## Assignment:
Beginning at the line that includes "My dear Dr Dawson" in the entries below, print each line exactly as it appears, through the last one.

## Exercise data:

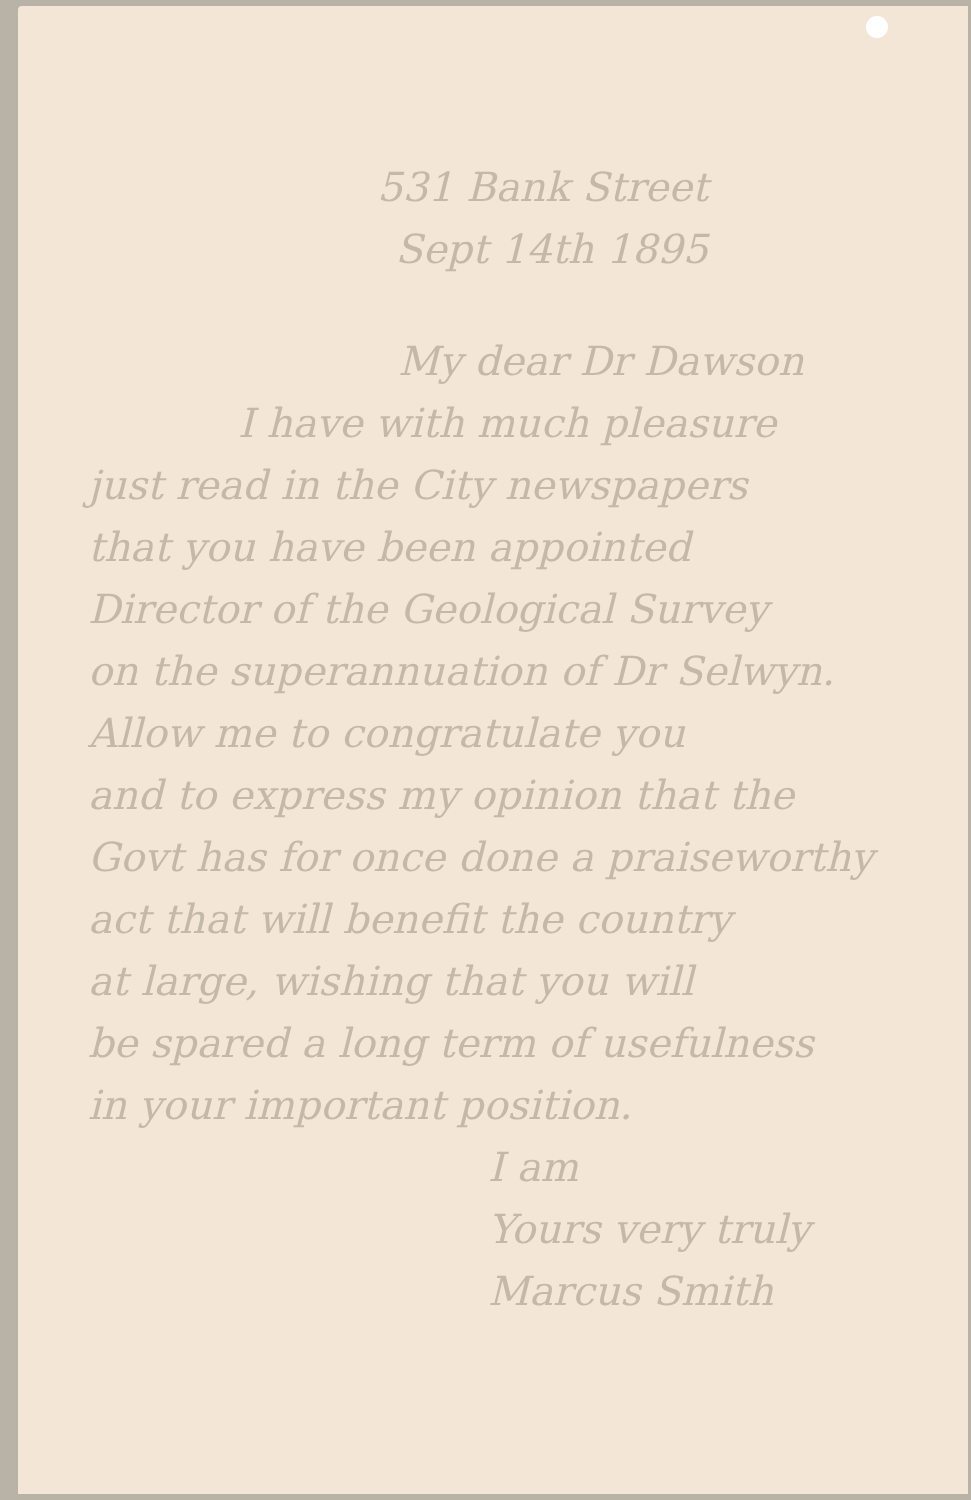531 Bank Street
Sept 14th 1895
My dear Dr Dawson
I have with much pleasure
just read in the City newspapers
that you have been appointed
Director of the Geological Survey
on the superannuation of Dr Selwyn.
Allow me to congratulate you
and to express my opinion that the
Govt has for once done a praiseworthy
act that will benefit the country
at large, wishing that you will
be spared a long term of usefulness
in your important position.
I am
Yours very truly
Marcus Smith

## Result of this task:
My dear Dr Dawson
I have with much pleasure
just read in the City newspapers
that you have been appointed
Director of the Geological Survey
on the superannuation of Dr Selwyn.
Allow me to congratulate you
and to express my opinion that the
Govt has for once done a praiseworthy
act that will benefit the country
at large, wishing that you will
be spared a long term of usefulness
in your important position.
I am
Yours very truly
Marcus Smith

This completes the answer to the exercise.